Data for the task Block Start

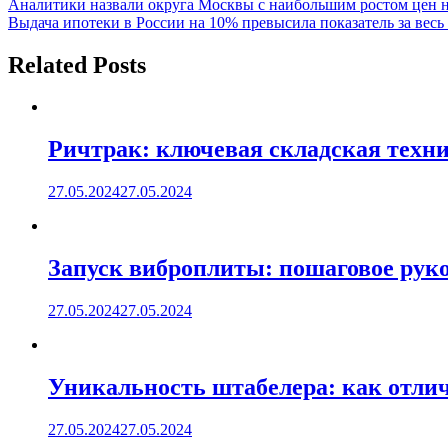
Навигация
Аналитики назвали округа Москвы с наибольшим ростом цен н
Выдача ипотеки в России на 10% превысила показатель за весь
по
записям
Related Posts
Ричтрак: ключевая складская техни
27.05.2024
27.05.2024
Запуск виброплиты: пошаговое руко
27.05.2024
27.05.2024
Уникальность штабелера: как отлич
27.05.2024
27.05.2024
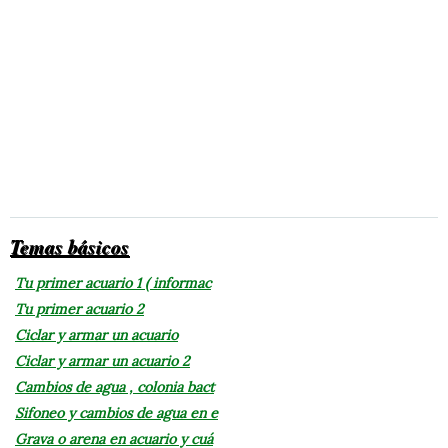
Temas básicos
Tu primer acuario 1 ( informac
Tu primer acuario 2
Ciclar y armar un acuario
Ciclar y armar un acuario 2
Cambios de agua , colonia bact
Sifoneo y cambios de agua en e
Grava o arena en acuario y cuá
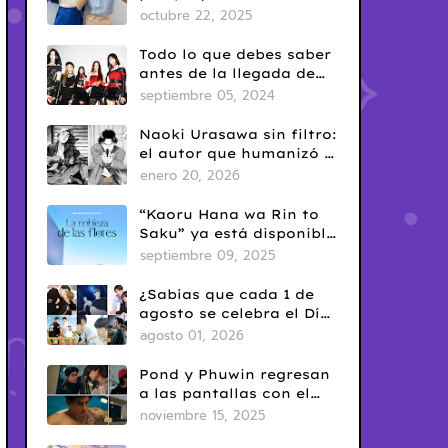
era en el BL tailandés
octubre 22, 2025
Todo lo que debes saber
antes de la llegada de
ARTMS a Latinoamérica
septiembre 05, 2024
Naoki Urasawa sin filtro:
el autor que humanizó el
mal
enero 20, 2026
“Kaoru Hana wa Rin to
Saku” ya está disponible
en Netflix: romance
septiembre 09, 2025
escolar con sabor
clásico
¿Sabías que cada 1 de
agosto se celebra el Día
del Yaoi? Así nació una
agosto 01, 2026
de las fechas más
conocidas del fandom
Pond y Phuwin regresan
BL
a las pantallas con el
esperado estreno de “Me
noviembre 15, 2025
and Thee”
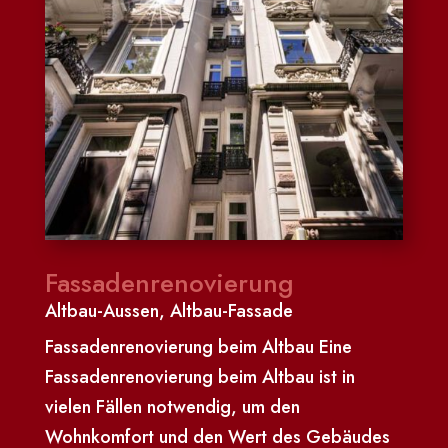
Fassadenrenovierung
Altbau-Aussen
,
Altbau-Fassade
Fassadenrenovierung beim Altbau Eine
Fassadenrenovierung beim Altbau ist in
vielen Fällen notwendig, um den
Wohnkomfort und den Wert des Gebäudes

Data for the task Block End

Write out the text of all the rows above word for word, with the pictures left out.

Навигация
Аналитики назвали округа Москвы с наибольшим ростом цен н
Выдача ипотеки в России на 10% превысила показатель за весь
по
записям
Related Posts
Ричтрак: ключевая складская техни
27.05.2024
27.05.2024
Запуск виброплиты: пошаговое руко
27.05.2024
27.05.2024
Уникальность штабелера: как отлич
27.05.2024
27.05.2024
Temas básicos
Tu primer acuario 1 ( informac
Tu primer acuario 2
Ciclar y armar un acuario
Ciclar y armar un acuario 2
Cambios de agua , colonia bact
Sifoneo y cambios de agua en e
Grava o arena en acuario y cuá
era en el BL tailandés
octubre 22, 2025
Todo lo que debes saber
antes de la llegada de
ARTMS a Latinoamérica
septiembre 05, 2024
Naoki Urasawa sin filtro:
el autor que humanizó el
mal
enero 20, 2026
“Kaoru Hana wa Rin to
Saku” ya está disponible
en Netflix: romance
septiembre 09, 2025
escolar con sabor
clásico
¿Sabías que cada 1 de
agosto se celebra el Día
del Yaoi? Así nació una
agosto 01, 2026
de las fechas más
conocidas del fandom
Pond y Phuwin regresan
BL
a las pantallas con el
esperado estreno de “Me
noviembre 15, 2025
and Thee”
Fassadenrenovierung
Altbau-Aussen
,
Altbau-Fassade
Fassadenrenovierung beim Altbau Eine
Fassadenrenovierung beim Altbau ist in
vielen Fällen notwendig, um den
Wohnkomfort und den Wert des Gebäudes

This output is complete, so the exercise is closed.